Wednesday, October 16, 2013

a question of turning

from queer phenomenology by sara ahmed

"my writing moves between conceptual analysis and personal digression.  but why call the personal a digression?  why is it that the personal so often enters writing as if we are being led astray from a proper course?"

"it is not just that bodies are moved by the orientations they have; rather, the orientations we have toward others shape the contours of space by affecting relations of proximity and distance between bodies.  importantly, even what is kept at a distance must still be proximate enough if it is to make or leave an impression."

"phenomenology is full of queer moments; as moments of disorientation that maurice merleau-ponty suggests involve not only 'the intellectual experience of disorder, but the vital experience of giddiness and nausea, which is the awareness of our contingency, and the horror with which it fills us.'"

"space then becomes a question of 'turning', of directions taken, which not only allow things to appear, but also enable us to find our way through the world by situating ourselves in relation to such things."

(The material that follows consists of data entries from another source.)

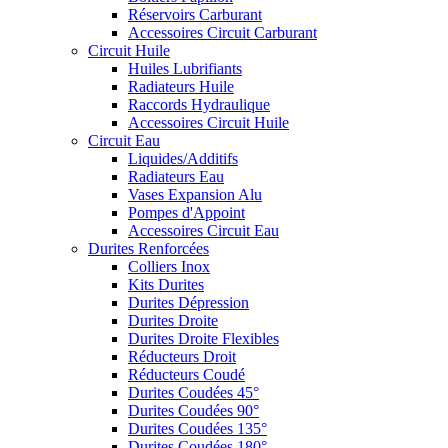
Réservoirs Carburant
Accessoires Circuit Carburant
Circuit Huile
Huiles Lubrifiants
Radiateurs Huile
Raccords Hydraulique
Accessoires Circuit Huile
Circuit Eau
Liquides/Additifs
Radiateurs Eau
Vases Expansion Alu
Pompes d'Appoint
Accessoires Circuit Eau
Durites Renforcées
Colliers Inox
Kits Durites
Durites Dépression
Durites Droite
Durites Droite Flexibles
Réducteurs Droit
Réducteurs Coudé
Durites Coudées 45°
Durites Coudées 90°
Durites Coudées 135°
Durites Coudées 180°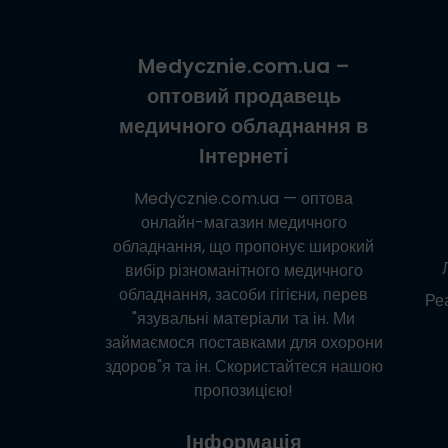
Medycznie.com.ua
–
оптовий продавець
медичного обладнання в
Інтернеті
Medycznie.com.ua
— оптова
онлайн-магазин медичного
обладнання, що пропонує широкий
вибір різноманітного медичного
обладнання, засоби гігієни, перев
Реа
"язувальні матеріали та ін. Ми
займаємося поставками для охорони
здоров"я та ін. Скористайтеся нашою
пропозицією!
Інформація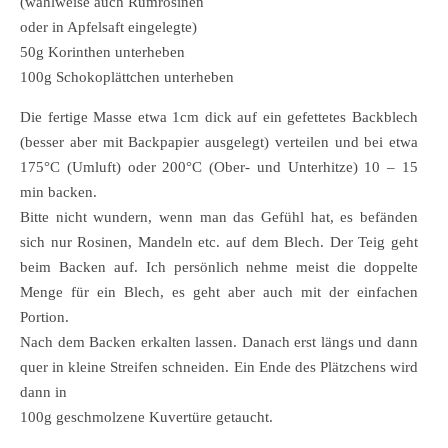
(wahlweise auch Rumrosinen
oder in Apfelsaft eingelegte)
50g Korinthen unterheben
100g Schokoplättchen unterheben
Die fertige Masse etwa 1cm dick auf ein gefettetes Backblech
(besser aber mit Backpapier ausgelegt) verteilen und bei etwa
175°C (Umluft) oder 200°C (Ober- und Unterhitze) 10 – 15
min backen.
Bitte nicht wundern, wenn man das Gefühl hat, es befänden
sich nur Rosinen, Mandeln etc. auf dem Blech. Der Teig geht
beim Backen auf. Ich persönlich nehme meist die doppelte
Menge für ein Blech, es geht aber auch mit der einfachen
Portion.
Nach dem Backen erkalten lassen. Danach erst längs und dann
quer in kleine Streifen schneiden. Ein Ende des Plätzchens wird
dann in
100g geschmolzene Kuvertüre getaucht.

"the question of orientation becomes, then, a question not only about how we 'find our way' but how we come to 'feel at home'."

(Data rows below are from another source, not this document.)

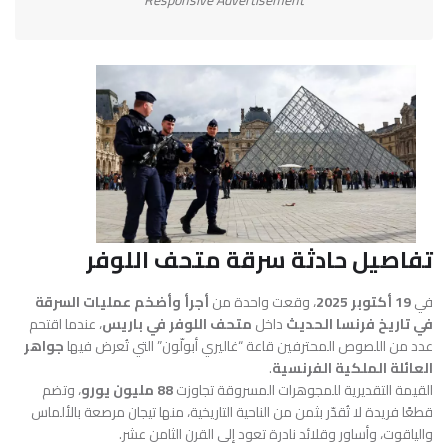
Responsive Advertisement
تفاصيل حادثة سرقة متحف اللوفر
في
19 أكتوبر 2025
، وقعت واحدة من
أجرأ وأضخم عمليات السرقة
في تاريخ فرنسا الحديث
داخل
متحف اللوفر في باريس
، عندما اقتحم
عدد من اللصوص المحترفين قاعة “غاليري أبولّون” التي تُعرض فيها
جواهر
العائلة الملكية الفرنسية
.
القيمة التقديرية للمجوهرات المسروقة تجاوزت
88 مليون يورو
، وتضم
قطعًا فريدة لا تُقدّر بثمن من الناحية التاريخية، منها تيجان مرصعة بالألماس
والياقوت، وأساور وقلائد نادرة تعود إلى القرن الثامن عشر.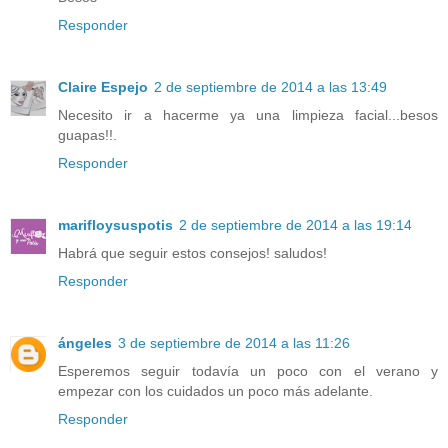
Responder
Claire Espejo
2 de septiembre de 2014 a las 13:49
Necesito ir a hacerme ya una limpieza facial...besos
guapas!!.
Responder
marifloysuspotis
2 de septiembre de 2014 a las 19:14
Habrá que seguir estos consejos! saludos!
Responder
ángeles
3 de septiembre de 2014 a las 11:26
Esperemos seguir todavía un poco con el verano y
empezar con los cuidados un poco más adelante.
Responder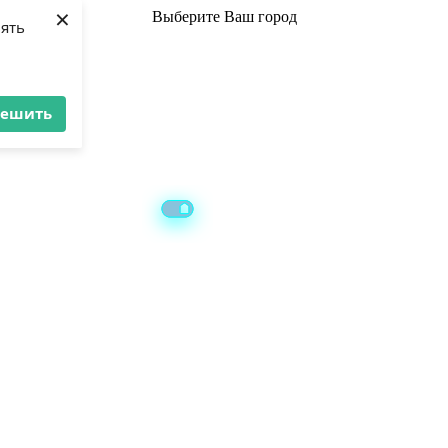
×
Выберите
Ваш город
лять
решить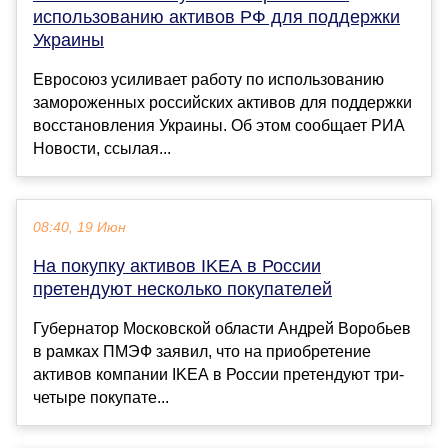
использованию активов РФ для поддержки
Украины
Евросоюз усиливает работу по использованию
замороженных российских активов для поддержки
восстановления Украины. Об этом сообщает РИА
Новости, ссылая...
08:40, 19 Июн
На покупку активов IKEA в России
претендуют несколько покупателей
Губернатор Московской области Андрей Воробьев
в рамках ПМЭФ заявил, что на приобретение
активов компании IKEA в России претендуют три-
четыре покупате...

"but 'getting lost' still takes us somewhere; and being lost is a way of inhabiting space by registering what is not familiar: being lost can in its turn become a familiar feeling.  familiarity is shaped by the 'feel' of space or by how spaces 'impress' upon bodies."

Thursday, October 3, 2013

untitled by john ashbery


we were warned about spiders, and the
   occasional famine.
we drove downtown to see our
   neighbors.  none of them were home.
we nestled in yards the municipality had
   created,
reminisced about other, different places -
but were they?  hadn't we known it all
       before?

in vineyards where the bee's hymn
   drowns the monotony,
we slept for peace, joining in the great
   run.
he came up to me.
it was all as it had been,
except for the weight of the present,
that scuttled the pact we made with
       heaven.
in truth there was no cause for rejoicing,
nor need to turn around, either.
we were lost just by standing,
listening to the hum of the wires overhead.